Dopaminergic modulation of cultured rat olfactory receptor neurons

The presence of dopamine D 2 receptors in olfactory receptor neurons (ORNs) suggests that odor sensitivity may be modulated by neurotransmitters at the level of primary sensory neurons. Because the hyperpolarization-activated, I h , channel is present in ORNs, controls cell excitability and is modulated by dopamine in other systems, I used standard patch-clamp techniques to study the effects of dopamine on I h in cultured rat ORNs. Application of 1 ?M dopamine reversibly shifted I h activation to more negative potentials and decreased I h , maximal relative conductance. Sulpiride, a dopamine D 2 receptor antagonist, blocked the effects of dopamine; while, quinpirole (selective D 2 agonist) mimicked them. External application of an adenylyl cyclase inhibitor (SQ 22536) produced a reversible decrease in I h peak currents, but had no effect OR I h voltage dependence of activation.
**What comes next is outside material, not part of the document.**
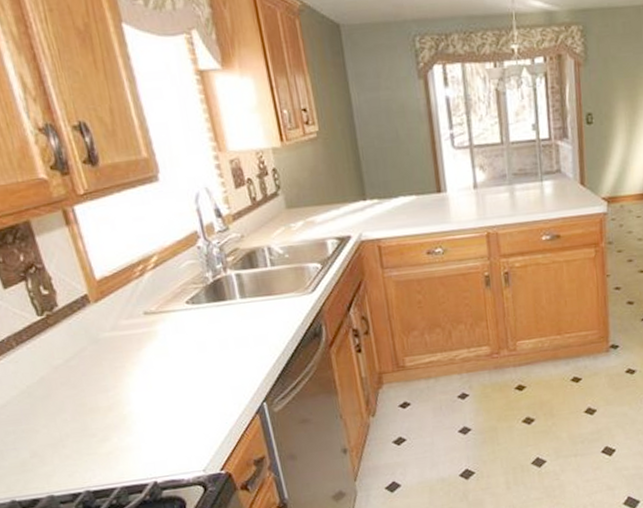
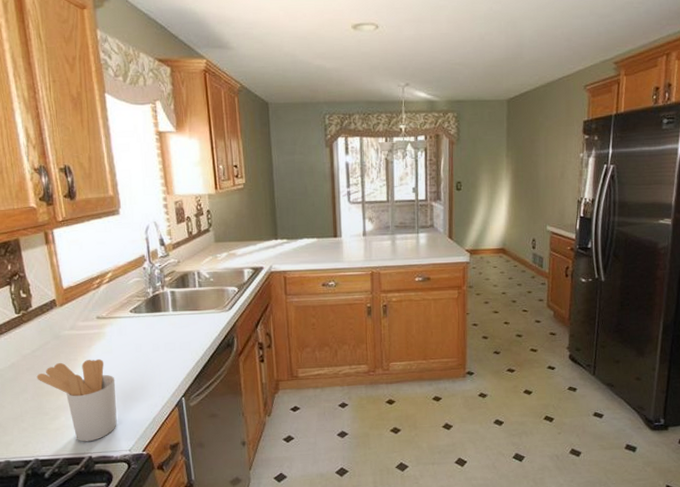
utensil holder: none [75,364,185,466] -> present [36,359,117,442]

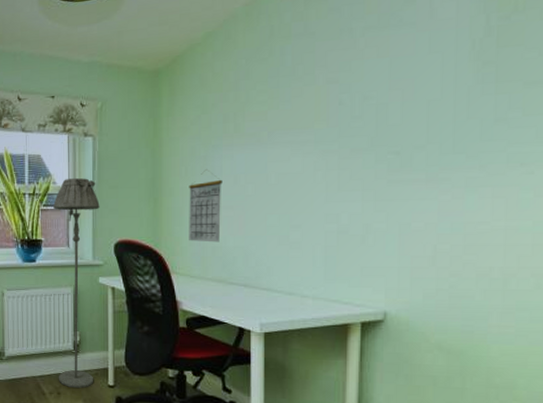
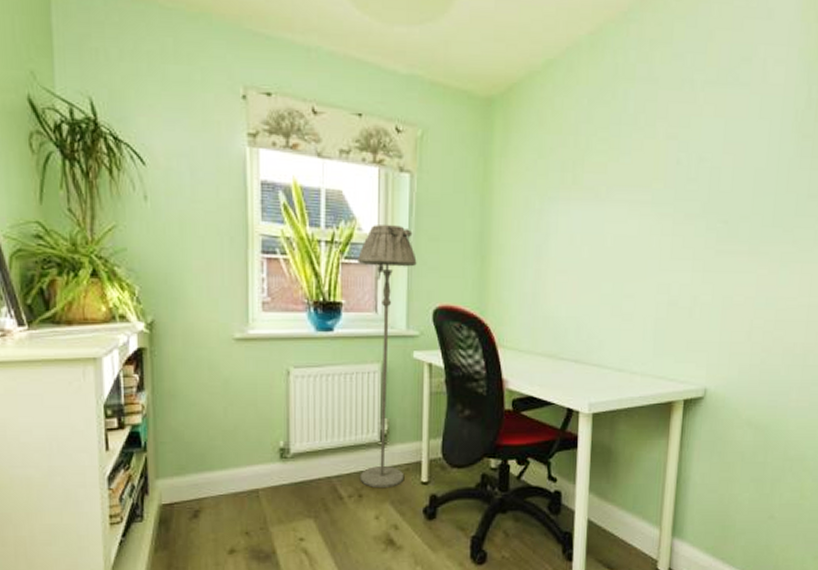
calendar: present [189,169,222,242] -> none [519,225,557,312]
However, internal application of cAMP shifted I h activation to more depolarized potentials. These findings showed that dopamine regulates I h by activation of D 2 receptors and subsequent inhibition of adenylyl cyclase. Whether this modulation resulted from a direct interaction of cAMP with the channel or a phosphorylation-dependent mechanism was unclear. I found that both cAMP (through a direct interaction with the channel) and PKA-mediated phosphorylation regulated the voltage dependence of I h activation. In addition, PKA modulated Ih maximal relative conductance; cAMP had no effect. These results showed that, in rat ORNs, the voltage dependence of I h activation is dually regulated by a direct action of cAMP on the channel and by PKA; while, the maximal conductance is regulated by phosphorylation alone. Since I h contributes to the modulation of cell excitability, these findings suggest a mechanism by which dopaminergic reduction of cAMP levels and the phosphorylation state in ORNs would inhibit I h and thereby alter resting properties as well as modulate odor sensitivity.